Der Zapfen in meiner Hand ist stur, weigert sich, sich glatt zu drehen.
Diese Pegs, diese Überreste einer bygonen Ära, sind zu einem Fokus meiner Unease geworden.
Sie fühlten sich immer wie ein seltsamer Linker in einer Welt voller Metallfedern und Schaumstoffmatratzen.
Und jetzt sind sie ein Zeugnis für die Fragilität meiner sogenannten Stabilität.
Meine Tage sind verschwimmt.
Schaltet an der Diner-Strecke, meine Füße schmerzen am Ende der Nacht.
Ich studiere jeden Moment für eine Zertifizierungsprüfung, die einen Schritt in die Arbeit verspricht.
Das Bett sollte meine Zuflucht sein, aber auch hier halten mich die Räucher und Räuber des Rahmens am Rande.
Ich habe es Mr. Cunningham, mein Vermieter, erwähnt, aber er schwankt.
“Altes Gebäude”, sagt er, seine Stimme entlassen.
Die Stille nach seinen Worten fühlt sich schwerer als die Worte selbst.
Er hält die Macht, während ich mit leeren Versprechungen und temporären Fixes zu tun habe.
Jeden Abend, wie ich auf dem knarrenden Rahmen lag, frage ich mich, wie lange es dauern wird.
Im Januar begann es mit den Seilen durchhängen.
Februar brachte die Lockerungspins.
März und April waren Patchjobs und wachsende Angst.
Letzte Woche, ein Peg fast rutschte, als ich mein Gewicht verschoben.
Ich habe Mr. Cunningham zweimal erzählt, aber nichts ändert sich.
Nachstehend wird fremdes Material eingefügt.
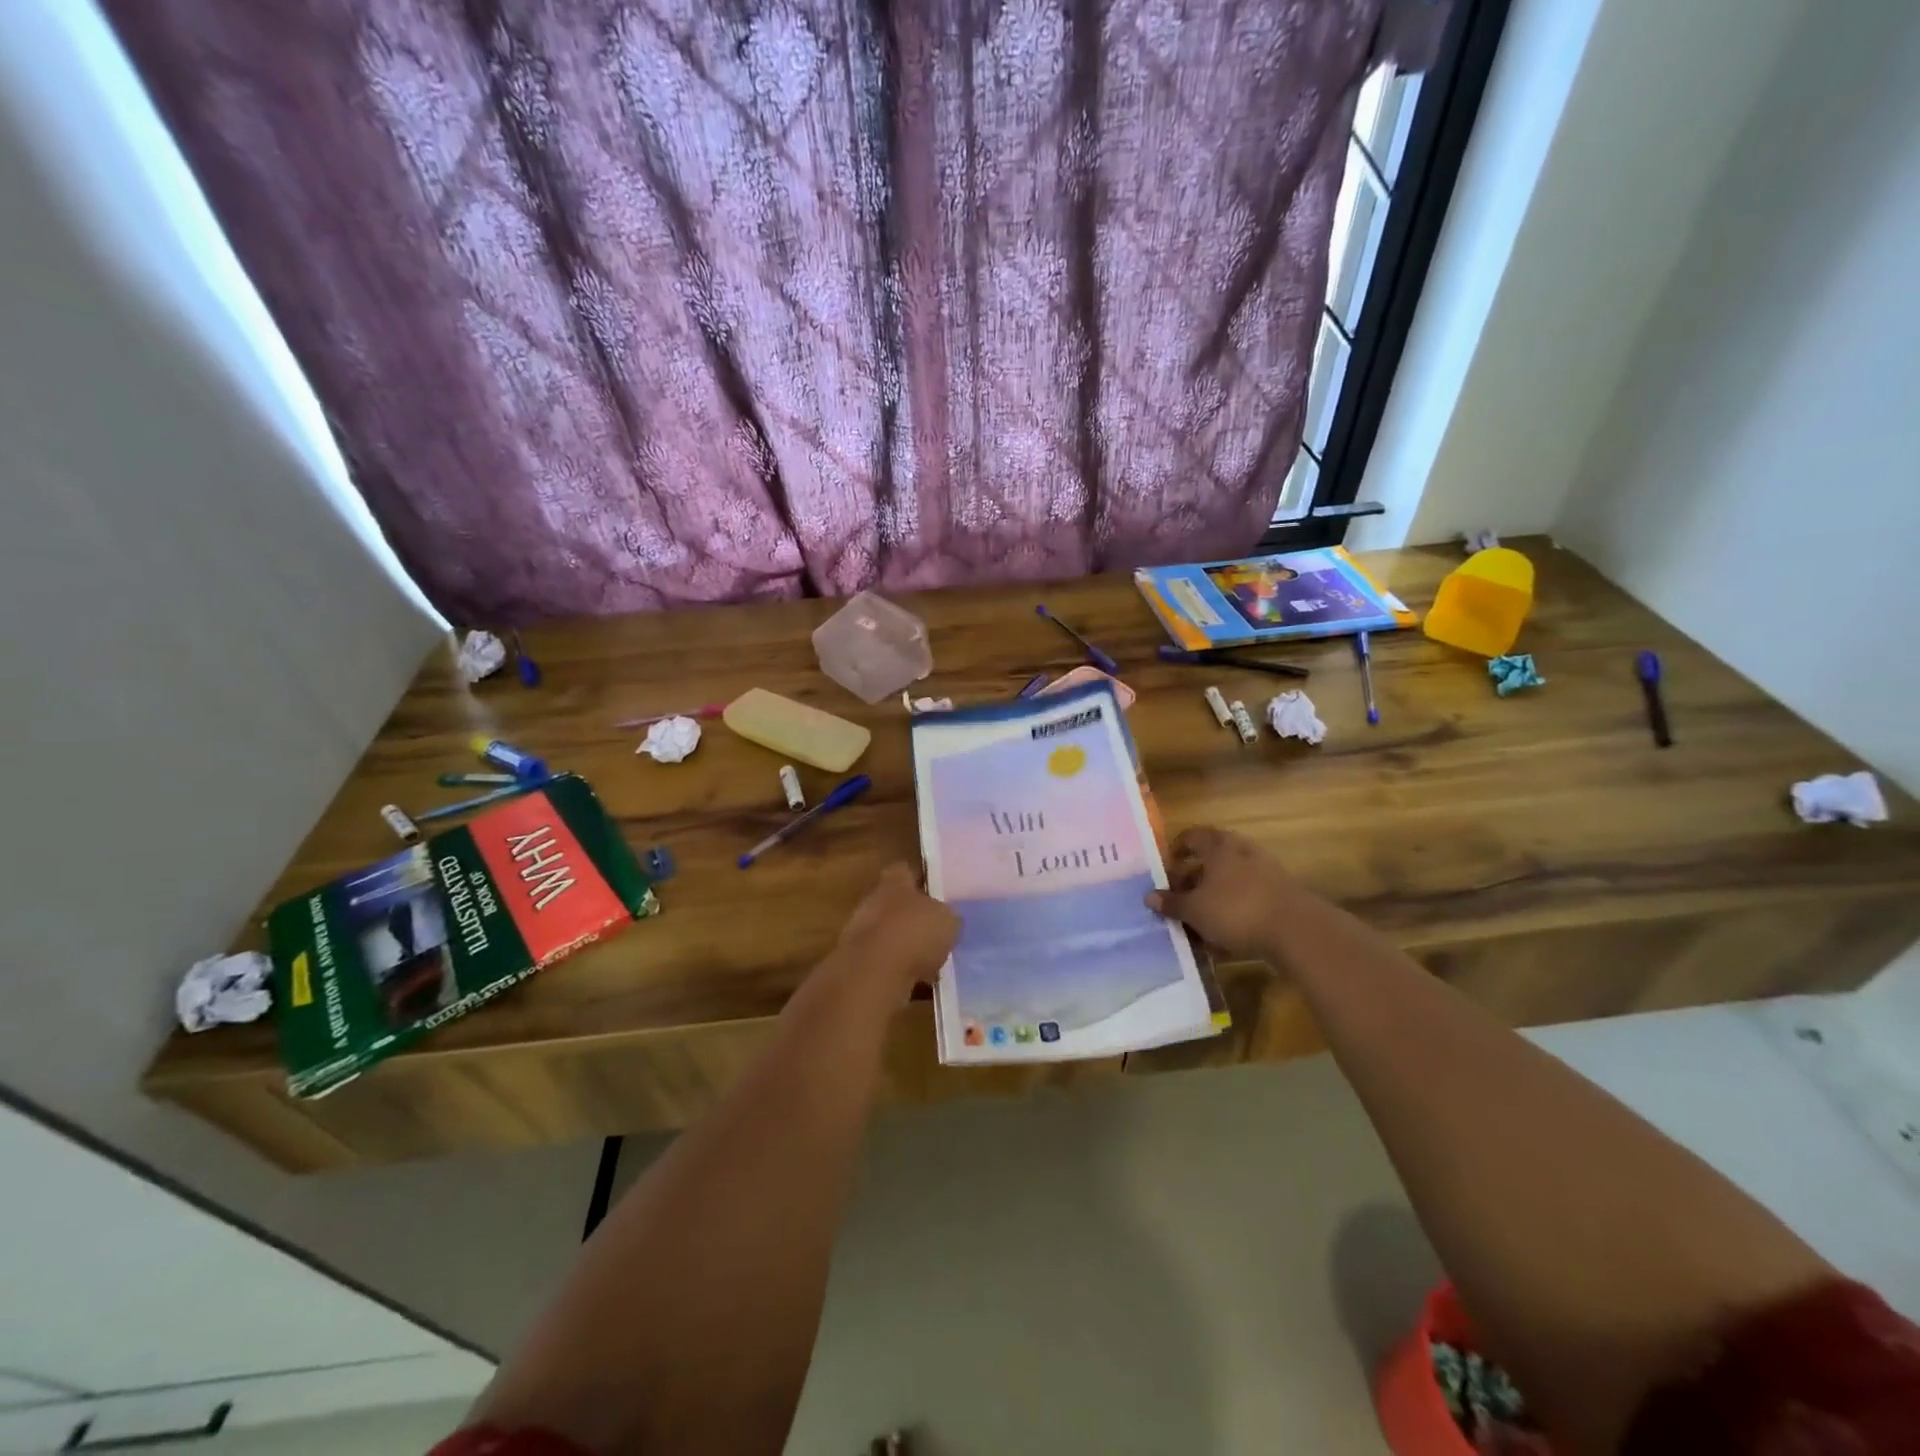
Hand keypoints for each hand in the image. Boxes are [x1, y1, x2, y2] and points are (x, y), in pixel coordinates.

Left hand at [835, 863, 958, 995]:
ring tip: (930, 961)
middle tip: (935, 929)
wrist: (874, 973)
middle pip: (893, 903)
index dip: (918, 878)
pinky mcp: (857, 963)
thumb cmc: (914, 933)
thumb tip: (946, 918)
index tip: (933, 889)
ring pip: (888, 934)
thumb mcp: (947, 920)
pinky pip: (883, 962)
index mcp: (894, 884)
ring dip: (904, 945)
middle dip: (911, 916)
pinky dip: (899, 970)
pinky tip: (918, 983)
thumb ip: (946, 915)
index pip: (903, 870)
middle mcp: (873, 902)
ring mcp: (860, 933)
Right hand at [1147, 826, 1293, 958]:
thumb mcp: (1195, 910)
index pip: (1191, 836)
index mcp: (1218, 847)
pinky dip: (1235, 905)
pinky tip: (1228, 929)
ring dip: (1215, 892)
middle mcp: (1242, 850)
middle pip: (1212, 856)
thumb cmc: (1236, 911)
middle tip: (1181, 894)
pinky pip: (1249, 893)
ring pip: (1231, 876)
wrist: (1297, 930)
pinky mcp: (1282, 891)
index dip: (1176, 850)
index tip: (1166, 869)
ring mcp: (1265, 869)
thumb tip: (1149, 896)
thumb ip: (1172, 903)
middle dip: (1194, 875)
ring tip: (1202, 916)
Eine Wohnungsinspektion ist nur zwei Tage entfernt.
Ich habe ihm das letzte Pegproblem nicht erwähnt.
Der Gedanke, dass der Inspektor das Bett anschaut, Notizen abreißt, füllt mich mit Brot.
Was, wenn es vorher bricht?
Was, wenn der Bericht des Inspektors mich in mehr Schwierigkeiten bringt, als ich damit umgehen kann?